So I spent a happy afternoon moving the cabinet doors to the garage. Better than working out at a gym. And cheaper too. And I was able to sand, degloss, and put another coat of paint on. I am hoping that tomorrow "I am going to love it!" because I am going back to work tomorrow, so seriously this coat (the fourth) will have to be last one. And I will love it.

This is what our kitchen looks like now, ready for Willie to demo the floor tomorrow.

Dinner tonight is Shrimp Mushroom Risotto with peas. Norm is right now adding a little teriyaki on his. So I have to go.

(The kitchen project has been enhanced by a 21-day retrospective of James Bond movies. Tonight, on our channel 219 (G4) "On Her Majesty's Secret Service". I can only imagine how this project would be going without this soporific each evening. (What! a soporific?)

I drove back today from Cape Cod, taking the northern route, 6A, to see what I could see. Mostly I noticed that marshes that used to be mostly reeds and grasses, were now filled with water. It was apparent in some spots, that water had overwashed the road, either Friday, or Saturday, during high tides. The north-east winds and high tides created a great press of water down from Cape Cod Bay, into the back sides of the barrier beaches and sand spits, which are usually pretty well protected from these winter storms. In Brewster at the Museum of Natural History, the boardwalk nature trail on the south side of 6A was under water. The marsh behind the Marshside Restaurant was open water, instead of a meandering series of waterways. The marsh behind Mr. Whitfield's house was full of water almost up to the barns. Scorton Creek looked like it had also washed over the road, and even though there are buoys to mark the creek, there was no way to discern where the creek ended and the marsh began.

Back to the kitchen. Norm taped up the upper cabinets with paper today, in preparation for the demo of the tile floor on Monday. The drawers are now in the basement staged for their extra coats of paint.

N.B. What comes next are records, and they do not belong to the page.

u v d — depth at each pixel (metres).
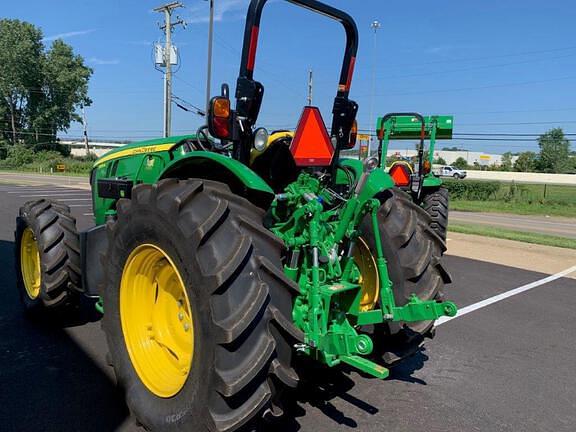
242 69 2.71
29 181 31.89
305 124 2.97
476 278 7.02
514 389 3.58
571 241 10.91
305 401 3.30
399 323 3.29
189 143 3.87
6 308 5.06
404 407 3.27
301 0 2.79
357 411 3.20
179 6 27.64
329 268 2.89
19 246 4.88
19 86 68.25
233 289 2.34
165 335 3.00
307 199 2.86
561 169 79.19
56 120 71.38
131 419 2.98
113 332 3.08
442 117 9.89
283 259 2.90
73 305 4.57
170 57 27.55
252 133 2.76
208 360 2.34
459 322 5.05
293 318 2.68
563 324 5.04
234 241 2.42
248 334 2.33
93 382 3.45
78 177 39.53
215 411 2.33
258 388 2.37
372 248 3.41
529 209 25.11
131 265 2.92
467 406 3.31
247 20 2.65
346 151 3.62
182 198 2.52
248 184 2.49
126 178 4.46
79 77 71.12
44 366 3.69
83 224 11.47
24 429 2.84
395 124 9.88
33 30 68.69
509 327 4.93
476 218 18.97
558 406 3.35
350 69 3.18
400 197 3.70
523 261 8.38
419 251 3.39
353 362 2.53
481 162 116.12
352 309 3.15
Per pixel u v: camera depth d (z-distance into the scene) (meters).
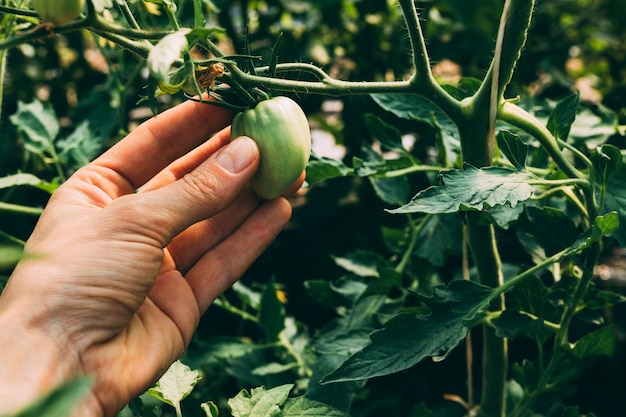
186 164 0.52
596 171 0.42
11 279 0.40
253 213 0.49
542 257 0.54
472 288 0.42
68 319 0.39
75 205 0.45
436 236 0.56
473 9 0.70
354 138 0.81
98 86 0.90
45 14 0.33
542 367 0.48
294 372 0.59
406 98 0.52
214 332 0.77
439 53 0.80
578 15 0.94
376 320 0.54
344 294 0.57
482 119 0.42
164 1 0.36
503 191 0.39
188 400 0.58
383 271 0.51
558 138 0.45
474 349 0.71
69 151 0.60
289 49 0.84
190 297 0.47
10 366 0.37
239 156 0.40
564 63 0.83
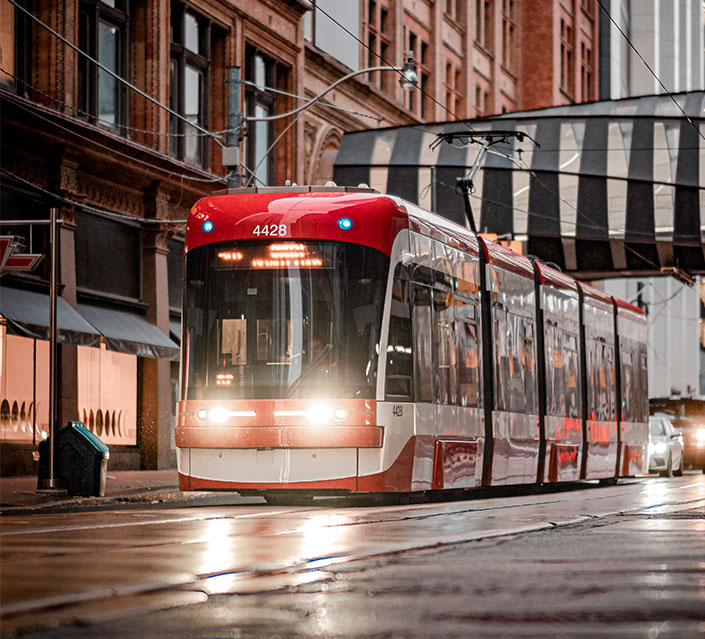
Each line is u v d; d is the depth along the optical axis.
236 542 13.36
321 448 21.45
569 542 13.49
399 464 22.19
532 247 62.41
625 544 13.26
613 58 100.31
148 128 40.78
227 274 22.22
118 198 39.72
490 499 24.72
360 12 58.62
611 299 37.88
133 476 35.66
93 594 8.96
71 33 36.78
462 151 59.91
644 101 61.62
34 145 35.31
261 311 21.95
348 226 22.11
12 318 32.12
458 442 24.78
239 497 28.36
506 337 28.08
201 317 22.25
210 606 8.63
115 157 38.28
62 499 24.78
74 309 36.31
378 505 22.55
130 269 40.66
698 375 125.62
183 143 43.25
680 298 120.38
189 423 21.92
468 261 26.22
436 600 8.99
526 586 9.77
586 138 61.12
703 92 61.25
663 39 116.44
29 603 8.50
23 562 11.25
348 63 57.50
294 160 51.09
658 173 60.59
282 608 8.55
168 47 41.69
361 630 7.71
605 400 36.31
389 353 22.05
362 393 21.58
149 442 41.03
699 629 7.75
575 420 33.06
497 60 77.31
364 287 21.92
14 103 33.88
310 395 21.52
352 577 10.28
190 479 22.02
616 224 60.81
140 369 41.31
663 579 10.21
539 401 30.48
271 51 49.28
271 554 12.01
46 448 25.83
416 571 10.73
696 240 60.41
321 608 8.57
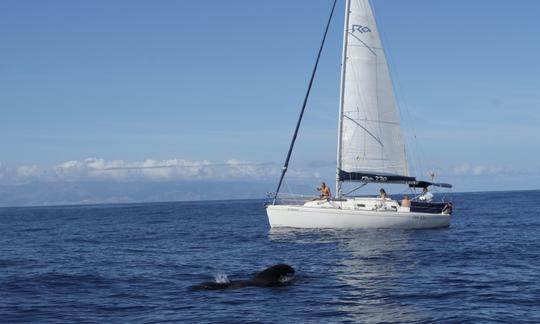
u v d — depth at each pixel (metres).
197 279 16.97
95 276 17.78
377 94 33.78
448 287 14.70
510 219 42.75
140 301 13.66
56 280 17.08
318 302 13.01
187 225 47.41
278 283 15.46
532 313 11.75
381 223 31.39
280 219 31.80
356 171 33.19
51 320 11.87
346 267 18.61
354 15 33.72
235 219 55.62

And yes, that is the checkbook in my hand, and a glass of wine. The bill is up there and climbing....
Friday morning broke with many inches of snow on the ground in Medford. Not the 1-2" forecast for the Boston area. The snow continued to fall during the morning hours, and into the afternoon. Norm went to check on Averisera, because she has been sadly neglected while we shower love and attention on the kitchen. Poor baby.

Deep and drifting snow covered the floating docks. Averisera looked like she had weathered the wind and storm surges, in the protected marina at Admiral's Hill. Norm told me that everthing inside had sought its lowest energy level. Averisera strained at her lines through waves and wind, and everything that had been on a shelf or berth, was now on the floor. Not unexpected. I'm just glad that we were not on board! I feel for our boating friends who live aboard at various spots in Boston Harbor.

While I was down on Cape Cod, doing daughterly things with my Mom, Norm was bacheloring it back in Medford. He had been invited to Kittery Point Yacht Club, to give a talk on Small Area Weather Forecasting, a topic of interest to cruising and racing sailors. This event was scheduled for Thursday night, in Portsmouth, NH, the very night that Winter Storm Saturn was delivering it's one-two punch to New England. I headed down to the Cape in heavy wind and snow changing to rain. He headed north in heavy wind and increasingly heavy snow.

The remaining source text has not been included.